The Houthi rebels and an aid organization said on Saturday that the death toll from an air strike launched by the Saudi-led coalition on a prison run by the rebels in Yemen has reached at least 82 detainees. Internet access in the Arab world’s poorest country remains largely disabled, according to the Associated Press.
The air raid that took place in the northern province of Saada, on Friday, was part of an intense air and ground attack that represents an escalation in the Yemeni civil war that has been going on for years.
Saudi Arabia denied the circulated reports regarding targeting a detention center in the Yemeni governorate of Saada, describing these reports as “unfounded.”
The conflict is between the internationally recognized government, backed by the Saudi-led coalition, and the Iranian-backed rebels.
The escalation comes following the Houthis claimed a drone and missile attack that targeted the UAE capital earlier this week.
It also comes at a time when government forces, with the help of UAE-backed forces and air strikes from the coalition, have regained control of the entire Shabwa province from the Houthis and put pressure on them in the central province of Ma’rib, according to the Associated Press.
There, the Houthis tried to control the provincial capital for a year.
Ahmed Mahat, MSF’s head of mission in Yemen, told The Associated Press that they had counted at least 82 dead and more than 265 wounded in the airstrike.
The Houthi media office stated that rescuers are still searching for survivors and bodies under the rubble of the prison site in Saada Governorate, on the border with Saudi Arabia.
The spokesman for the Saudi coalition, Brigadier General Turki Al-Maliki, claimed that the Houthis had not informed the United Nations or the International Committee of the Red Cross that the site needed protection from air strikes. He also claimed that the Houthis’ failure to do so represented the militia’s “usual deceitful approach” to the conflict.
The Houthis have used the prison to detain migrants, mostly Africans, who tried to cross through the war-torn country into Saudi Arabia, according to the charity Save the Children.
But Mahat, a representative for Doctors Without Borders, said the airstrike hit a different area of the facility that houses other types of detainees.
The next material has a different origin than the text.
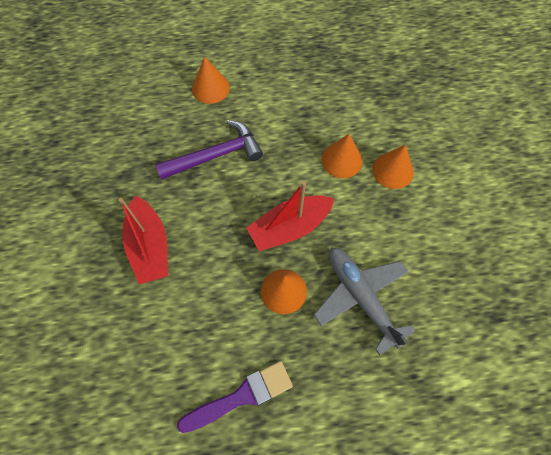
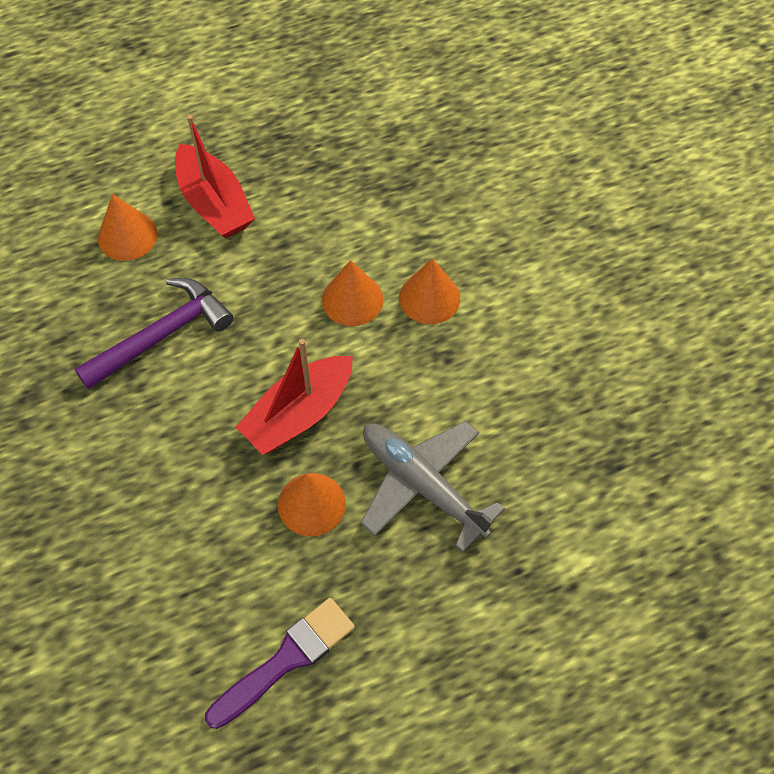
camera: 15 degrees left, 5 degrees down
(149, 247) = (97, 491): red boat -> red boat (214, 203)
He added that the migrants are there safely.
The Saada attack came on the heels of another Saudi-led coalition air strike on Friday in the Red Sea port city of Hodeidah that hit a key communications center critical to Yemen’s internet connection.
Internet access remained “largely disabled for more than 24 hours” in the country, NetBlocks said on Saturday.
The air assault in Saada, one of the deadliest in the Yemeni war, was not the first to hit a Houthi-run prison.
In September 2019, an air strike targeted a detention center in the southwestern province of Dhamar, killing more than a hundred people and wounding dozens.
Human rights organizations have previously documented the Houthis’ use of civilian detainees as human shields by placing them in detention facilities near military barracks under the constant threat of air strikes.
The air strikes that took place on Friday in Saada and Hodeidah renewed criticism of the coalition from the United Nations, aid organizations and human rights organizations.
The strikes of the Saudi-led coalition have hit schools, hospitals, and wedding parties, killing thousands of civilians.
At the same time, the Houthis used child soldiers and laid landmines indiscriminately across the country.
They have launched cross-border attacks using ballistic missiles and explosive-laden drones on Saudi Arabia and the UAE.
The latest escalation of fighting in Yemen is the most intense since the 2018 battle in Hodeidah, and comes following a year of US and UN diplomatic efforts that failed to bring the two sides to the negotiating table.
The rebels have long resisted calls from the United Nations and the United States to halt the assault on the oil-rich Marib province. The Houthis have been trying for a year to seize Marib to complete their control over the northern half of Yemen. This is likely to give them the upper hand in any future negotiations.